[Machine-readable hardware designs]
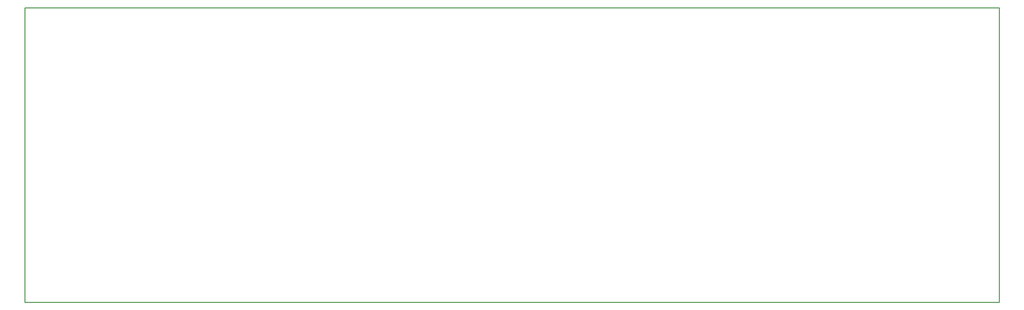
<source format=gko>
G04 Layer_Color=16711935*
%FSLAX25Y25*%
%MOIN*%
G70*
G01*
G75*
%ADD21C,0.01000*%
D21*
X61500Y187000D02*
Y503500D01*
X1109000D01*
Y187000D02*
Y503500D01*
X61500Y187000D02*
X1109000D01*
M02*

</source>
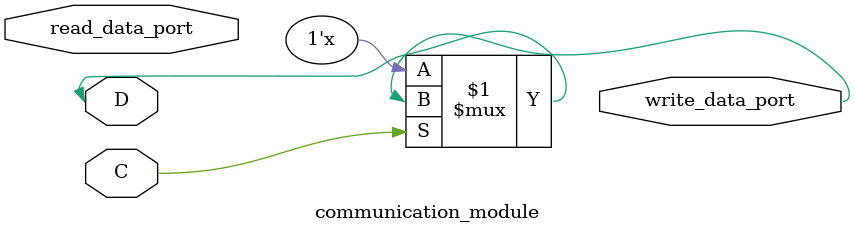
<source format=v>

`timescale 1ns/1ps

module communication_module(
  inout D,  // allows D to read and write
  input C,
  input read_data_port,
  output write_data_port
  );

  /* module to handle communications of ONE module */

  /* when C is high, take data from the write_data_port and send it through D */
  bufif1 write(D,write_data_port,C);

  /* when C is low, read data from D and output it to read_data_port */
  bufif0 read(read_data_port,D,C);

endmodule

</source>
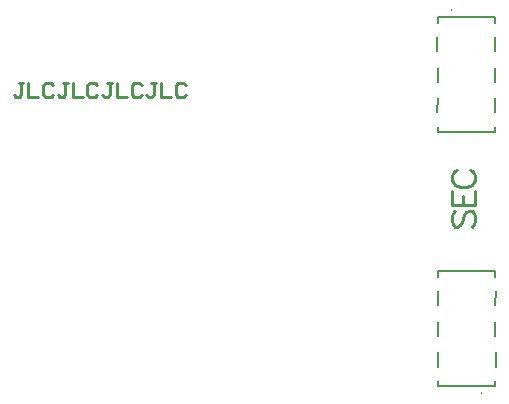
<source format=gto>
G04*
G04 #@! TF.GenerationSoftware,Altium Limited,Altium Designer,18.1.7 (191)*
G04*
G04 Layer_Color=65535*
%FSLAX44Y44*%
%MOMM*%
G71*
G01*
G75*
%ADD10C,0.1000*%
%ADD11C,0.2000*%
%ADD12C,0.2540*%
%ADD13C,0.2500*%
D10*
X297300Y169100D02*
G03*
X297300Y170100I0J500D01*
G01*
D02*
G03*
X297300Y169100I0J-500D01*
G01*
X322700Y-155100D02*
G03*
X322700Y-154100I0J500D01*
G01*
D02*
G03*
X322700Y-155100I0J-500D01*
G01*
D11*
X334400Y159100D02*
Y163800D01*
X285600D02*
X334400D01*
X285600Y159100D02*
Y163800D01*
X334400Y66300D02*
Y71100D01*
X285600Y66300D02*
X334400D01*
X285600D02*
Y71100D01*
X334400Y135100D02*
Y147100D01*
X285300Y135100D02*
Y147100D01*
X334400Y109100D02*
Y121100D01*
X285600Y109100D02*
Y121100D01*
X334400Y83100D02*
Y95100D01*
X285300Y83100D02*
X285600Y95100D01*
X334400Y-80100D02*
X334700Y-68100D01*
X285600Y-80100D02*
Y-68100D01*
X334400Y-106100D02*
Y-94100D01*
X285600Y-106100D02*
Y-94100D01*
X334700Y-132100D02*
Y-120100D01*
X285600Y-132100D02*
Y-120100D01*
X334400Y-56100D02*
Y-51300D01*
X285600D02*
X334400D01*
X285600Y-56100D02*
Y-51300D01*
X334400Y-148800D02*
Y-144100D01*
X285600Y-148800D02*
X334400D01*
X285600D02*
Y-144100D01*
D12*
X-65151Y108248D02*
X-69317D01*
X-67234D01*
Y97835D01*
X-69317Y95752D01*
X-71399D01*
X-73482Y97835D01*
X-60986Y108248D02*
Y95752D01*
X-52655D01*
X-40159Y106165D02*
X-42242Y108248D01*
X-46407D01*
X-48490Y106165D01*
Y97835D01*
X-46407Y95752D01*
X-42242D01*
X-40159Y97835D01*
X-27663Y108248D02*
X-31829D01*
X-29746D01*
Y97835D01*
X-31829Y95752D01*
X-33911D01*
X-35994Y97835D01*
X-23498Y108248D02*
Y95752D01*
X-15167D01*
X-2671Y106165D02*
X-4754Y108248D01*
X-8919D01*
X-11002Y106165D01*
Y97835D01*
X-8919Y95752D01*
X-4754D01*
X-2671Y97835D01*
X9825Y108248D02*
X5659D01*
X7742D01*
Y97835D01*
X5659Y95752D01*
X3577D01*
X1494Y97835D01*
X13990Y108248D02*
Y95752D01*
X22320D01*
X34817Y106165D02*
X32734Y108248D01*
X28568D01*
X26486Y106165D01*
Y97835D01*
X28568Y95752D01*
X32734D01*
X34817Y97835D01*
X47312Y108248D02*
X43147D01*
X45230D01*
Y97835D01*
X43147Y95752D01*
X41065D01*
X38982Y97835D01*
X51478Y108248D02*
Y95752D01*
X59808D01*
X72304Y106165D02*
X70222Y108248D01*
X66056D01*
X63974Y106165D01*
Y97835D01*
X66056Y95752D01*
X70222D01*
X72304Y97835D01*
D13*
X300361Y-170D02*
X298456Y-2074D01*
X297504Y-4930D01*
Y-8739D01*
X298456Y-11596D01*
X300361Y-13500D01*
X302265D01*
X304170Y-12548D01*
X305122Y-11596D01*
X306074Y-9691D01*
X307978Y-3978D01*
X308930Y-2074D01*
X309883Y-1122D01*
X311787Y-170D01*
X314643D01*
X316548Y-2074D01*
X317500Y-4930D01*
Y-8739D01*
X316548Y-11596D01*
X314643Y-13500D01*
X297504Y16684D02*
Y4306D01*
X317500D01*
Y16684D01*
X307026Y4306D02*
Y11923D01*
X302265Y34299D02*
X300361Y33347D01*
X298456Y31443D01*
X297504Y29538D01*
Y25730D01*
X298456Y23825D01*
X300361Y21921D01*
X302265Y20969D01*
X305122Y20017D01*
X309883D01*
X312739Y20969D01*
X314643Y21921D01*
X316548Y23825D01*
X317500Y25730D01*
Y29538D01*
X316548Y31443D01*
X314643Y33347D01*
X312739Y34299D01*
M02*

</source>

▶ **Task to carry out**
Return, exactly as they stand, the lines above from the one with "bufif1 write(D,write_data_port,C);" to the one with "X-42242D01*", omitting any pictures among them.

▶ **Answer area**
  bufif1 write(D,write_data_port,C);

  /* when C is low, read data from D and output it to read_data_port */
  bufif0 read(read_data_port,D,C);

endmodule

</source>
<source format=gto>
G04*
G04 #@! TF.GenerationSoftware,Altium Limited,Altium Designer,18.1.7 (191)*
G04*
G04 Layer_Color=65535*
%FSLAX44Y44*%
%MOMM*%
G71*
G01*
G75*
%ADD10C,0.1000*%
%ADD11C,0.2000*%
%ADD12C,0.2540*%
%ADD13C,0.2500*%
D10*
X297300Y169100D02*
G03*
X297300Y170100I0J500D01*
G01*
D02*
G03*
X297300Y169100I0J-500D01*
G01*
X322700Y-155100D02*
G03*
X322700Y-154100I0J500D01*
G01*
D02*
G03*
X322700Y-155100I0J-500D01*
G01*
D11*
X334400Y159100D02*
Y163800D01*
X285600D02*
X334400D01*
X285600Y159100D02*
Y163800D01*
X334400Y66300D02*
Y71100D01*
X285600Y66300D02*
X334400D01*
X285600D02*
Y71100D01*
X334400Y135100D02*
Y147100D01*
X285300Y135100D02*
Y147100D01*
X334400Y109100D02*
Y121100D01*
X285600Y109100D02*
Y121100D01*
X334400Y83100D02*
Y95100D01*
X285300Y83100D02*
X285600Y95100D01*
X334400Y-80100D02*
X334700Y-68100D01*
X285600Y-80100D02*
Y-68100D01*
X334400Y-106100D02*
Y-94100D01*
X285600Y-106100D02*
Y-94100D01*
X334700Y-132100D02*
Y-120100D01*
X285600Y-132100D02*
Y-120100D01*
X334400Y-56100D02*
Y-51300D01*
X285600D02*
X334400D01*
X285600Y-56100D02*
Y-51300D01*
X334400Y-148800D02*
Y-144100D01*
X285600Y-148800D02*
X334400D01*
X285600D02*
Y-144100D01*
D12*
X-65151Y108248D02*
X-69317D01*
X-67234D01*
Y97835D01*
X-69317Y95752D01*
X-71399D01*
X-73482Y97835D01*
X-60986Y108248D02*
Y95752D01*
X-52655D01*
X-40159Y106165D02*
X-42242Y108248D01*
X-46407D01*
X-48490Y106165D01*
Y97835D01*
X-46407Y95752D01*
X-42242D01*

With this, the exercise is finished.